---------- Testo scelto

25/07/15

Poco e niente


Quando arriva la tempesta di vento e di pioggia, sono eccitato come un ragazzino. Mi serve questa roba. Mi serve per ripulirmi. Tutto quel caldo di merda. Tutto quel sole pezzente e fastidioso.
Ho bisogno di continue tempeste. Altrimenti muoio.
Ho bisogno che l'orizzonte si oscuri, ogni tanto, che la visibilità sia pochissima e densa di nebbia e di suoni senza fonte accertabile.
Devo muovermi come un lupo. Devo sbranare il tempo e pazienza se mi abbatteranno.
Devo accorciare la distanza tra lo specchio e l'aria. Devo infrangere lo specchio quasi ogni mattina e poi levigare i cocci per renderli piccoli soprammobili con un po' della mia anima dentro.
Ogni tanto devo tagliarmi. Considerare il taglio, la scucitura del tessuto. Devo pettinare i miei brandelli, sedermi in poltrona e aspettare che piova. Tranquillo. Svuotato di qualsiasi dispersiva morale. Riluttante a qualsiasi accorgimento. Oggetto non riconosciuto. Pulsione equivoca. Stanza abbandonata. Acqua invernale conservata nei vestiti. Mare in diagonale sul muro, impossibile trovare l'angolazione opportuna.
Decadenza, errore, forzatura, luna in saldi, vene con i nodi, vestiti viola con toppe accecanti, pozzanghere che conservano lettere mai scritte. Distruzione, autodistruzione, costruzione, ricostruzione.
Musica privata uccisa all'alba da qualche strega.
Porto notturno senza attracchi, viaggio senza ricordi, sesso che si sfrega contro il dolore e produce scintille fredde, cera per scrivere, per modellare capelli disordinati, ceralacca per chiudere pratiche e inoltrare le relative domande d'oblio.

--------------------
---------- Dati forniti

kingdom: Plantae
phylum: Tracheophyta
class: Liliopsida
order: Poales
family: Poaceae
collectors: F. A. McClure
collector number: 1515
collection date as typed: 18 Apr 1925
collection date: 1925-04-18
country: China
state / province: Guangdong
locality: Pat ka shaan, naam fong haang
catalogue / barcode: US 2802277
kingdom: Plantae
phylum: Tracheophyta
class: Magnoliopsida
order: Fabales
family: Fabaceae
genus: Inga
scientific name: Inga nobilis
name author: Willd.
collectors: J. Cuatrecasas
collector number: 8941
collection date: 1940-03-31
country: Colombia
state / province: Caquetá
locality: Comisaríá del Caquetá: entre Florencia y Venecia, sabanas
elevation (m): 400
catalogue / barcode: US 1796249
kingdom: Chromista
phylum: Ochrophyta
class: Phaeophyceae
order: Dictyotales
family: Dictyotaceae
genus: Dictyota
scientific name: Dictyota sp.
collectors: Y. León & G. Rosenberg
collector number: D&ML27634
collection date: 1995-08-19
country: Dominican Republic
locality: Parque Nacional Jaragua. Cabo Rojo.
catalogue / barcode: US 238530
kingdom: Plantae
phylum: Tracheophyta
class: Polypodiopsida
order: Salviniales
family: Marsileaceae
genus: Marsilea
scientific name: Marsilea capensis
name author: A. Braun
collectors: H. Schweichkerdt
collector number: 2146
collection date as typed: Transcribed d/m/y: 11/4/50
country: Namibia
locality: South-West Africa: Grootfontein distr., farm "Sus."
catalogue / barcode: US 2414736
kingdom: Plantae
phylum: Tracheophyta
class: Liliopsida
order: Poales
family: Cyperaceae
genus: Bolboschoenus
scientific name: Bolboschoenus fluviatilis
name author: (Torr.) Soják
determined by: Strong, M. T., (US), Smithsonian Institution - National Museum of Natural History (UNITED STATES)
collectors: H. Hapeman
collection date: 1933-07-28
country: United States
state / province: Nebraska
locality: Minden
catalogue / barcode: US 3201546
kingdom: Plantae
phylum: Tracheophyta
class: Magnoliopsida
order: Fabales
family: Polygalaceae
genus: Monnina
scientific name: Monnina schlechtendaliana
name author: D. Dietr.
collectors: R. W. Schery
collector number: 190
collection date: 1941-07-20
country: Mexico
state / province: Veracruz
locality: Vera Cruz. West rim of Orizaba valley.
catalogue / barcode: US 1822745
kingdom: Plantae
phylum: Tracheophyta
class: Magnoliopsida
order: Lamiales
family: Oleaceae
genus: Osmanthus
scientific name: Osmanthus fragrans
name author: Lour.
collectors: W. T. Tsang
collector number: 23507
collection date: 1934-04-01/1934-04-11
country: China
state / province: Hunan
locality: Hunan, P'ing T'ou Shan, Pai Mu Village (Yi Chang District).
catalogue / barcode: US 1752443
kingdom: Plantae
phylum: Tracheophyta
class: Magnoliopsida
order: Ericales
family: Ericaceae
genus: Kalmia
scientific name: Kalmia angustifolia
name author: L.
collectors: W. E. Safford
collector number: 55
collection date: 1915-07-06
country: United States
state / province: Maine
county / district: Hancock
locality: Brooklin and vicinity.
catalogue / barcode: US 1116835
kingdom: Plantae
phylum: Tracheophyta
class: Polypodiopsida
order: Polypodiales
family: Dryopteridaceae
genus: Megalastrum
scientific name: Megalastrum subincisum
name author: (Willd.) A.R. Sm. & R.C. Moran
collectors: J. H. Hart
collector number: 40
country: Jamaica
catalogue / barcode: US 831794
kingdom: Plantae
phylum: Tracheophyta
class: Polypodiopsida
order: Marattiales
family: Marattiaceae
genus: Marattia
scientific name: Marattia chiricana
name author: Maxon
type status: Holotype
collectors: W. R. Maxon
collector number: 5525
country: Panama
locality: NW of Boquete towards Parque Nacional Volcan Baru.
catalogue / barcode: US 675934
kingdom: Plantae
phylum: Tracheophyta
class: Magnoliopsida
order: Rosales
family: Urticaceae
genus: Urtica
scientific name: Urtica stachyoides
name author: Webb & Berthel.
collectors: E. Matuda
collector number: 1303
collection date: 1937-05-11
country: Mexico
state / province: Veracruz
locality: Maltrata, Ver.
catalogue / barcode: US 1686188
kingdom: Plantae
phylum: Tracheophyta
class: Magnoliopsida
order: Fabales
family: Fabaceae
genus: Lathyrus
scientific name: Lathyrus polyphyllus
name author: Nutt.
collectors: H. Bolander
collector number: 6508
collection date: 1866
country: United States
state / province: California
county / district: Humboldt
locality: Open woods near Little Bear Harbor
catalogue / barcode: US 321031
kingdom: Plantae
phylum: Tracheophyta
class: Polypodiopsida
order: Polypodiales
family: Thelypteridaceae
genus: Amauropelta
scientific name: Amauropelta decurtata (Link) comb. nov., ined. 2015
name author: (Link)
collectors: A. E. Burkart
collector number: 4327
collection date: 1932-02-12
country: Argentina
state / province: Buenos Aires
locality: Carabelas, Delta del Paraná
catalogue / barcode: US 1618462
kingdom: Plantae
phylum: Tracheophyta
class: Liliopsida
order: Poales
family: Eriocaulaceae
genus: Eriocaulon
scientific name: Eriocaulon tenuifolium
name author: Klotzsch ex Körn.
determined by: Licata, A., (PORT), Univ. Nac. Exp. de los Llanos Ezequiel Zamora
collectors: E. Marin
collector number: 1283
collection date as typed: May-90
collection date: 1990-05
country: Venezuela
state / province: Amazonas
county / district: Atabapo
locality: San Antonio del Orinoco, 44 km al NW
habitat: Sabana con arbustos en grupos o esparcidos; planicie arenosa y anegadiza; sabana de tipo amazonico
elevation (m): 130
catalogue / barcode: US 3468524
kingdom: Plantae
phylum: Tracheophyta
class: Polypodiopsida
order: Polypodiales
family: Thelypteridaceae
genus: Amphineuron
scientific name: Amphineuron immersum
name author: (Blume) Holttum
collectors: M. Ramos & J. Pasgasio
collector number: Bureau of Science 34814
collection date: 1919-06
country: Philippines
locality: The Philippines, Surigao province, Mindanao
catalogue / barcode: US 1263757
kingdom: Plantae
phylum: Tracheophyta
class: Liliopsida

--------------------

— Sul compito —
Riprendi, per favore, il testo scelto «Poco e niente» e portalo avanti a partire dall'ultima frase.

— Problema risolto —
Sono poco e niente, ma mai tristezza che si esaurisce.
Sono la rabbia del desiderio che non sa spiegarsi e dunque va a chiedere piccole carità al cielo scuro. Sono la telefonata che non sa riprodurre la nostalgia come le onde del mare, sono la telefonata interrotta. La cartolina senza mittente. Gli anni migliori che si castrano in pubblico per evitare il tedio assurdo della nostalgia.
Sono poco e niente, ma non scrivere è un suicidio. Il niente è un minuto aggiunto all'orologio e scocca furtivo, innocuo, carnefice in miniatura, amico e demone, fratello, padre, sforzo del respiro.
Sul niente ho costruito le mie case migliori. I rapporti più duraturi.
C'è chi vuole distrarsi in continuazione. Me ne fotto di quelli che vogliono sollazzarsi. Non li apprezzo e non li amo. Mi piace la densità. La polvere. Le zone e gli spazi vuoti servono. Per continuare ad amare questo breve passaggio beffardo e colorato al punto giusto da rendere ciechi per troppa malinconia.